● PROBLEM TO SOLVE:
Retype the part of the makeup sample review thread from "One things for" to "is super blendable.", keeping every word, spelling, and punctuation mark unchanged.

[Start of SELECTION]

Just recieved some samples the other day. For the price, you do get a lot! They look so tiny in their little pots, but a little really REALLY goes a long way.
I got 3 foundations in Winged Butter warm, in matte, semi matte and original glo finishes. I also got Siesta blush and the Finishing Dust.
One things for sure, you can't beat the 'free' sample offer. My total was around 3.50 USD.

For some reason, though I only chose one color foundation in 3 finishes, they're slightly different in color. The Original Glo is the darkest, Matte is the medium of the three (and closest to my natural shade), and Semi Matte is the lightest. Light Winged Butter is very yellow, but made for lighter skintones with true yellow undertones. get my best match by mixing the lighter shade with the medium shade. My only concern is the shade consistency, as I have 3 of the same, yet they differ in color.

Siesta blush is pinker than in the website photo. It's a great blush! I love it. It has the perfect amount of shimmer and is super blendable.

I don't like the finishing dust. It feels very chalky, almost grainy. The texture feels different from the other products.

Overall, I liked them. The foundation lasted a little bit longer than my usual liquid and was great for my oily nose. The blush was awesome. Finishing dust wasn't my bag.

anyone thinking of trying EM definately should!


----------



## queenofdisaster (Oct 27, 2006)

i just got my sample kit after using a sample my mom gave me. i LOVE this stuff. its probably even better than my matte msf. (shhh dont tell!!!) but seriously, it's so cheap and so freakin amazing!


----------



## Ariesgirly (Nov 16, 2006)

What color would I be in EM. I wear an NC20 Powder NW25 concealer in Mac.


----------

[End of SELECTION]
[Start of DATA RECORDS]

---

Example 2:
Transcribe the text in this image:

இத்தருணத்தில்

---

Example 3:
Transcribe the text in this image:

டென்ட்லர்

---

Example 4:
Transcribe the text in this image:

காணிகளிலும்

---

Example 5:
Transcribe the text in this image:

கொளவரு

[End of DATA RECORDS]

● RESULT FOR THIS TASK:
One things for sure, you can't beat the 'free' sample offer. My total was around 3.50 USD.

For some reason, though I only chose one color foundation in 3 finishes, they're slightly different in color. The Original Glo is the darkest, Matte is the medium of the three (and closest to my natural shade), and Semi Matte is the lightest. Light Winged Butter is very yellow, but made for lighter skintones with true yellow undertones. get my best match by mixing the lighter shade with the medium shade. My only concern is the shade consistency, as I have 3 of the same, yet they differ in color.

Siesta blush is pinker than in the website photo. It's a great blush! I love it. It has the perfect amount of shimmer and is super blendable.